# any advice :)



## ameliaxx (Dec 3, 2011)

im hoping to start breeding and showing mice and i understand that with any other showing that you should really start with olny one or two varities (that are similiar) i like the looks of the solids like the champagne, cream,dove and white. I also understand that some varities win and are generaly of better standard then others like in the dog world a good starer breed would be say poodle or wire fox terrier. So are any of the ones ive metioned above good to start with or not ?? Before i start i am going to register with the NMC and i am also coming to Harrogate, any other advice would also be apprciated


----------



## Cait (Oct 3, 2008)

Any of the selfs you have mentioned would be ok for a novice to start off with, cream and white the most in my opinion but champagne and dove would still be ok. If you have cream and PEW they are complimentary to each other and are often bred together.


----------



## ameliaxx (Dec 3, 2011)

= EXTRACTED MATERIAL =
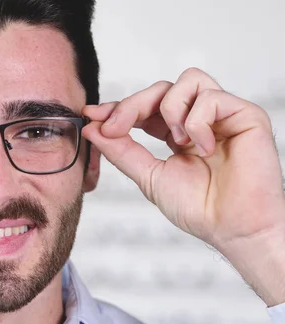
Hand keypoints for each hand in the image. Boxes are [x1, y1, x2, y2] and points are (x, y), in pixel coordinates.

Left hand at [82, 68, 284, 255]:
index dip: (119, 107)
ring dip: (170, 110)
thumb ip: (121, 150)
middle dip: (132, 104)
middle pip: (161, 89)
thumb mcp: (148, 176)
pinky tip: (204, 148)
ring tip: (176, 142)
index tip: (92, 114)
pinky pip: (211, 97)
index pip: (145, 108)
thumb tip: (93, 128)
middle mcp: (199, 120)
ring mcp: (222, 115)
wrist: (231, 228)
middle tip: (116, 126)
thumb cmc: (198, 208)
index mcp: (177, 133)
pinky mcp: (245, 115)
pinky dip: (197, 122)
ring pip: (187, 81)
* * *
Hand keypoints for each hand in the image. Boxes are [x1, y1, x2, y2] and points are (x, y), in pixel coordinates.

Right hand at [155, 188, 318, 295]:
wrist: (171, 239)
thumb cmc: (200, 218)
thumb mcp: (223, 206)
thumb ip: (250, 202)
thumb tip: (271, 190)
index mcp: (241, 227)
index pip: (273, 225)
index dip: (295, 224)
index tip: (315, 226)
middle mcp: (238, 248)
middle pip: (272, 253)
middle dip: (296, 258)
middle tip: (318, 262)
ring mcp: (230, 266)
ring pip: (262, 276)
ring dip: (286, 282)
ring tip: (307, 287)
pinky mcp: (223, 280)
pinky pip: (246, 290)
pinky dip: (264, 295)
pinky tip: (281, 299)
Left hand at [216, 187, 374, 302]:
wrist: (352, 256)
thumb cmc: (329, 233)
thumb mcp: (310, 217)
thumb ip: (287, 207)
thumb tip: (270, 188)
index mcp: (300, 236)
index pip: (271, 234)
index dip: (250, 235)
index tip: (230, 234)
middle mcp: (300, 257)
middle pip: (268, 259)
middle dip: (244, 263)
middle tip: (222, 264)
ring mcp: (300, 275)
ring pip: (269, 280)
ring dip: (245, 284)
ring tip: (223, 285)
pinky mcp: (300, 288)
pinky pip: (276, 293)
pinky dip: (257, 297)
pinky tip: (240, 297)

= AIM OF THE TASK =
In the mouse-showing thread, translate this sentence into Spanish: "Any of the selfs you have mentioned would be ok for a novice to start off with, cream and white the most in my opinion but champagne and dove would still be ok." Rely only on the forum thread about starting to breed and show mice, not on the items.

= SOLUTION =
Cualquiera de los selfs que has mencionado estaría bien para que un principiante empiece, sobre todo el crema y el blanco en mi opinión, pero el champán y el gris paloma también estarían bien.